The interior layout, fit and finish
Drivers of all shapes and sizes are well catered for in terms of head and leg room, and there’s full electric seat adjustment with a memory recall function, as well as adjustable lumbar support to help with back comfort on longer journeys. The large centre armrest is also a real boon.
The driving position is typical SUV, and is set high up to give you a commanding view over the road ahead, this being helped by windscreen pillars that aren’t so thick that your vision is badly affected at roundabouts. The rear screen is wide and deep, too, but while the rearmost side windows give you a clue towards what’s over your shoulders, there’s still a thick rear pillar on each side of the rear screen that obscures potential hazards when reversing. Fortunately, the Across comes with enough aids to ease the task of parking in tight spots; front and rear parking sensors are standard, as is a rear-view camera. Another welcome feature is the Across’ bright LED headlights.

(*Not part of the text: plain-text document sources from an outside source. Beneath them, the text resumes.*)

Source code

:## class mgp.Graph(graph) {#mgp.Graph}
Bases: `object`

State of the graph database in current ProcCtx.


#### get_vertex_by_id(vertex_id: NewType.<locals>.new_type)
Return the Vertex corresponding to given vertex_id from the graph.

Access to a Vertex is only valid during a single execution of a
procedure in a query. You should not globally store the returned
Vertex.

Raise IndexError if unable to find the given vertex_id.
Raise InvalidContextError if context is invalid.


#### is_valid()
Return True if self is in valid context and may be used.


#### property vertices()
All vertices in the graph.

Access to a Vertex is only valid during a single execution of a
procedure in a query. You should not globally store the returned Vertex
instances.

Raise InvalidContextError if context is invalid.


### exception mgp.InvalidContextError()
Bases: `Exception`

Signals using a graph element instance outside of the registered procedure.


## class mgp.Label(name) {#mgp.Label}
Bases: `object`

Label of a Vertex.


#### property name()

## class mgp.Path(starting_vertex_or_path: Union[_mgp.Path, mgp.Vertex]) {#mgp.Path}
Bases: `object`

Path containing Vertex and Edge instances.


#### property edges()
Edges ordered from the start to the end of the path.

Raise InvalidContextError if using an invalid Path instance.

Most of the materials on the upper surfaces look smart and feel relatively plush. As such, the Across feels more upmarket inside than the rival Honda CR-V, which is tarnished by a greater amount of hard, shiny plastic and obviously fake wood trims. The chunky switches on the dashboard have a slick action, and the rubberised finish of the air conditioning controls add to the car’s rugged SUV appeal. If you’re searching for the visually spectacular, though, the plug-in hybrid Peugeot 3008’s striking interior makes the Across’ appear a mite staid. The Mazda CX-5 is also classier inside and feels more solid, too, as does the Land Rover Discovery Sport.